De schadevordering van SilverLine dient alsnog te worden afgewezen. Nu aldus geen titel resteert voor de verrekening door SilverLine van de door [appellant] betaalde borgsom, is de reconventionele vordering van [appellant] tot terugbetaling van die borgsom als gevorderd – anders dan de kantonrechter heeft geoordeeld – wel toewijsbaar.
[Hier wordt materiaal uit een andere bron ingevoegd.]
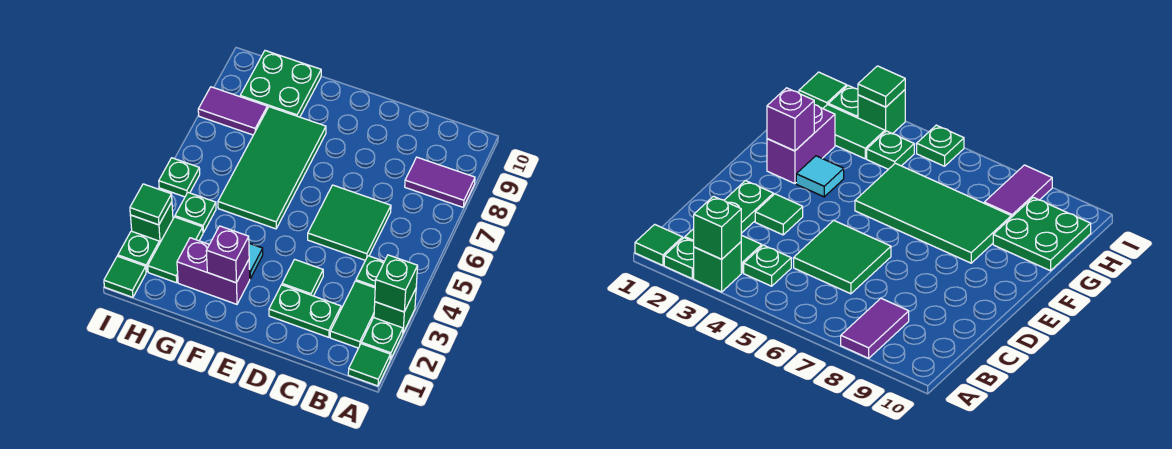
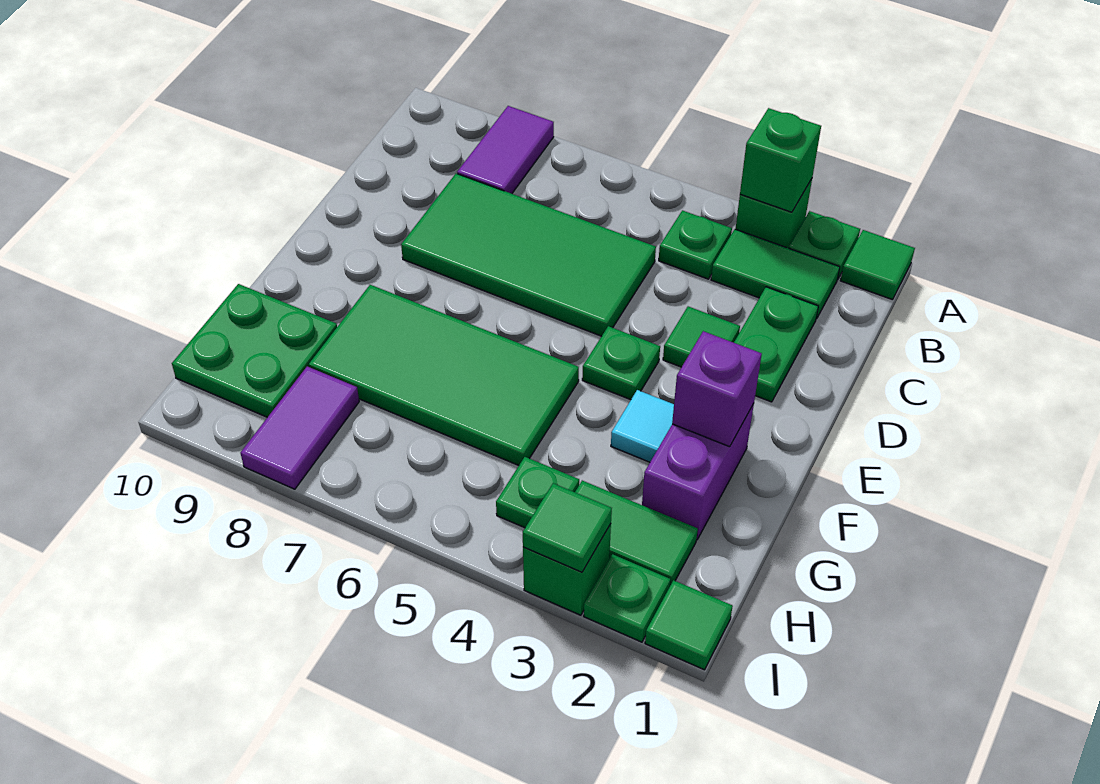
green 2x2 tile [308,185,391,260] -> green 2x4 tile [401,174,656,336]
green 1x1 plate [159,158,200,197] -> green 1x1 plate moved to [582,326,660,400]

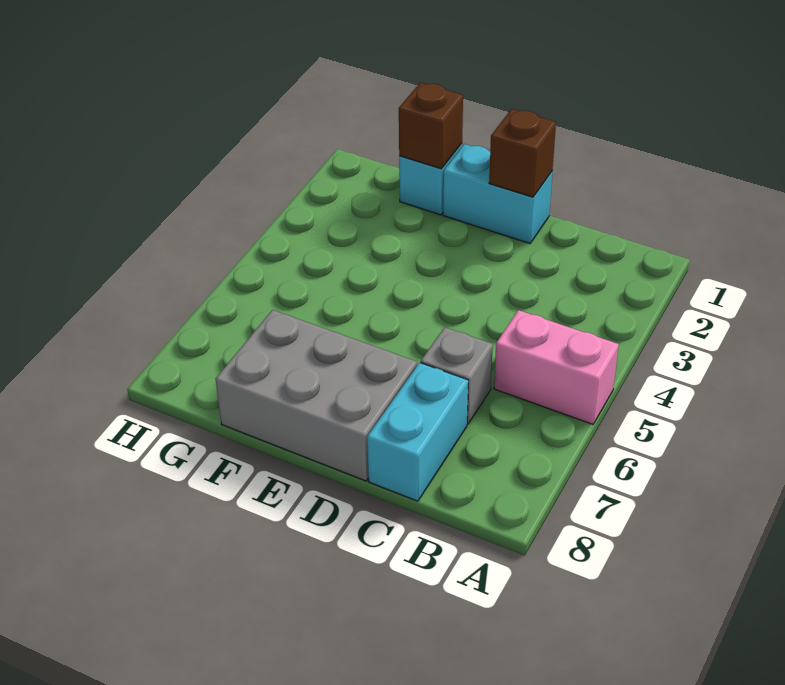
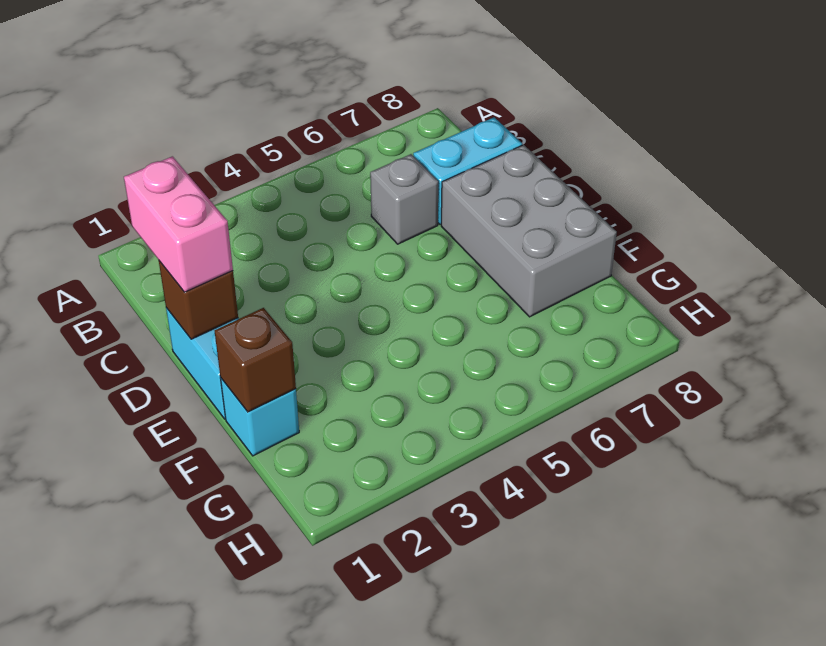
pink 1x2 brick [494,310,619,424] -> pink 1x2 brick moved to [124,156,233,292]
SilverLine zal als de in het ongelijk gestelde partij worden veroordeeld in de proceskosten van beide instanties.
Beslissing
Het hof:
- 6.1.
vernietigt het tussen partijen gewezen vonnis van de rechtbank Rotterdam, sector kanton, locatie Rotterdam van 11 november 2011;
en opnieuw rechtdoende,
- 6.2.
wijst de vorderingen van SilverLine af;
- 6.3.
veroordeelt SilverLine tegen redelijk bewijs van kwijting aan [appellant] te betalen € 586,34, vermeerderd met de wettelijke rente daarover vanaf 2 april 2011 tot aan de dag der algehele voldoening;
- 6.4.
veroordeelt SilverLine in de kosten van deze procedure in conventie en in reconventie in eerste aanleg, aan de zijde van [appellant] tot op 11 november 2011 begroot op € 284,- aan verschotten en € 450,- aan salaris gemachtigde;
- 6.5.
veroordeelt SilverLine in de kosten van het geding in hoger beroep, aan de zijde van [appellant] tot op heden begroot op € 381,64 aan verschotten en € 632,- aan salaris advocaat;
- 6.6.
verklaart dit arrest voor wat de veroordelingen betreft uitvoerbaar bij voorraad.
Dit arrest is gewezen door mrs. M.Y. Bonneur, E.M. Dousma-Valk en G.R.B. van Peursem en is uitgesproken ter openbare terechtzitting van 30 oktober 2012 in aanwezigheid van de griffier.